▶ What is expected
Please repeat the veteran's account below word for word, from "My name is SGT" up to and including "Fort Benning, Ga.".

▶ Text
_ _ _ _ _

My name is SGT Joshua Michael, U.S. Army (Ret.) I've been married to Daylyn, my gorgeous wife, for 15 years. I have a son, Ryan (14) who also love to hunt with me and my daughter, Maci (7).
I joined the Army shortly after 9/11. I was working as a paramedic in Amarillo, Texas. I was coming off shift when I heard the news of the attacks. I knew what I had to do. I come from a long line of military and public servants; this was my calling. I knew we were going to war. I enlisted as an Infantryman, a decision I do not regret. In February 2002, I left for Fort Benning, Ga.
I served both my tours in Iraq with the Mighty 101st Airborne Division (Air Assault!). I was part of the spearhead when we invaded Iraq in 2003. Our story really begins during the second tour to Iraq or shortly before. We had been trying for years to have another baby but deployments, field problems and I believe God himself, kept us from adding to the family. Finally, in April 2005, we had a beautiful baby girl. She was amazing. I was on orders to redeploy in September back to Iraq, so I spent all the time I could with Daylyn, Ryan and Maci. When I deployed for my second tour, Maci was nearly 5 months old and Ryan was 7. Daylyn was seasoned by this time and knew the drill. She would hold the fort down while I went and did my thing in Iraq.

_ _ _ _ _

▶ Information shown
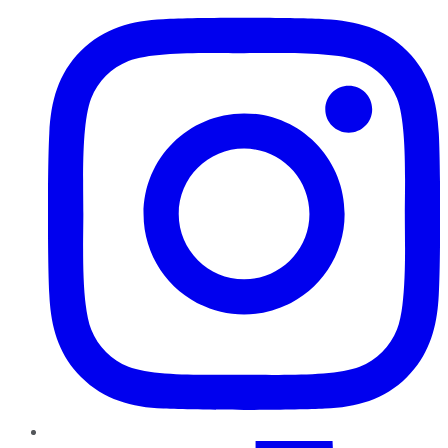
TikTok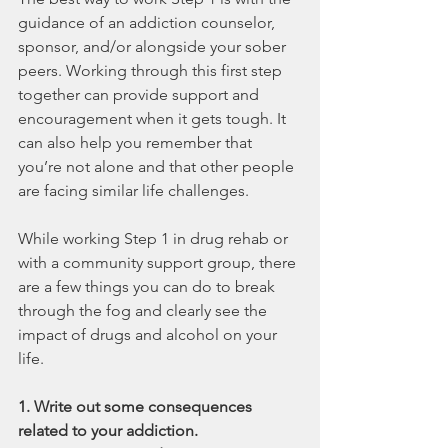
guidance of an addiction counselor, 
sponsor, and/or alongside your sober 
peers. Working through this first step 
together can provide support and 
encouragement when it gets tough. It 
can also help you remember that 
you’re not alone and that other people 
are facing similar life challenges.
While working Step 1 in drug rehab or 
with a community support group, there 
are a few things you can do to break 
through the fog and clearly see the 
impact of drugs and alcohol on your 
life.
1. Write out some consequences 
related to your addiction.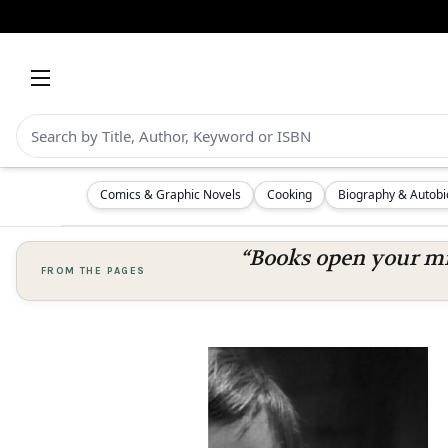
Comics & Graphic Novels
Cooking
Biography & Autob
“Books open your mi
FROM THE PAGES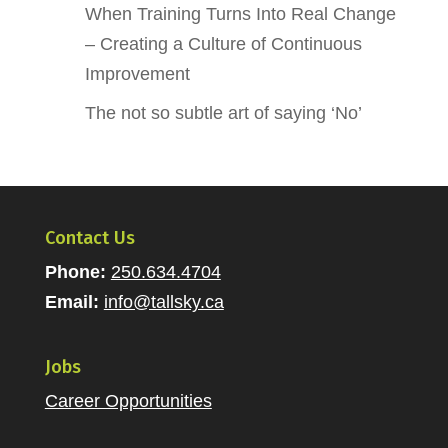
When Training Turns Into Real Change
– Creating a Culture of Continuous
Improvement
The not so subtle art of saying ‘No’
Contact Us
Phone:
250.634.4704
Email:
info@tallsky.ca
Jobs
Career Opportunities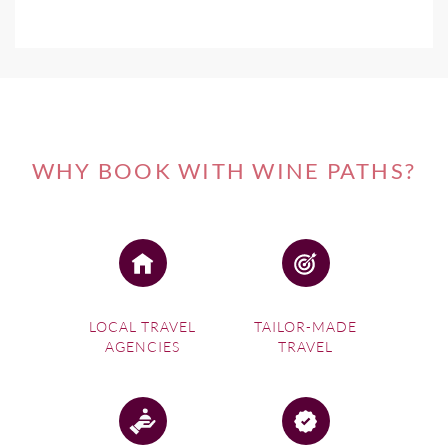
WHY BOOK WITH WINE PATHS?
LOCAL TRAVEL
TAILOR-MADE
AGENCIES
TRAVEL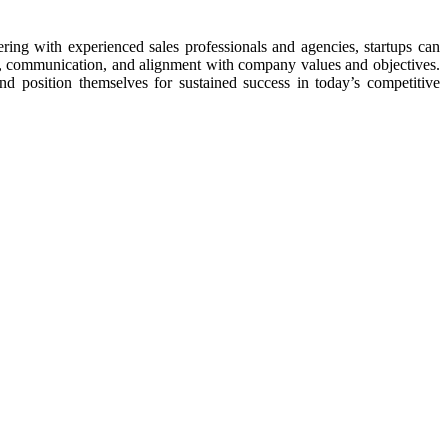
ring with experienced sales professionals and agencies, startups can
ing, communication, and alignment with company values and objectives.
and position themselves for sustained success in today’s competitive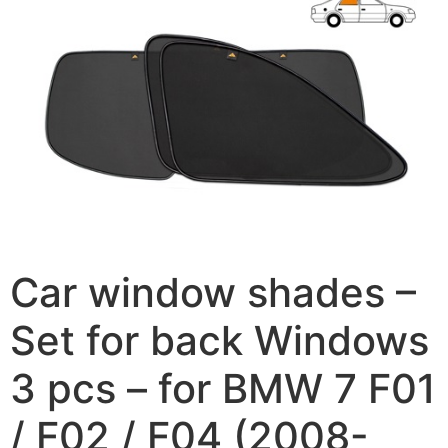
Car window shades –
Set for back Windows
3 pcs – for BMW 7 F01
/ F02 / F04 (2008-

_ _ _ _ _

▶ Result
My name is SGT Joshua Michael, U.S. Army (Ret.) I've been married to Daylyn, my gorgeous wife, for 15 years. I have a son, Ryan (14) who also love to hunt with me and my daughter, Maci (7).
I joined the Army shortly after 9/11. I was working as a paramedic in Amarillo, Texas. I was coming off shift when I heard the news of the attacks. I knew what I had to do. I come from a long line of military and public servants; this was my calling. I knew we were going to war. I enlisted as an Infantryman, a decision I do not regret. In February 2002, I left for Fort Benning, Ga.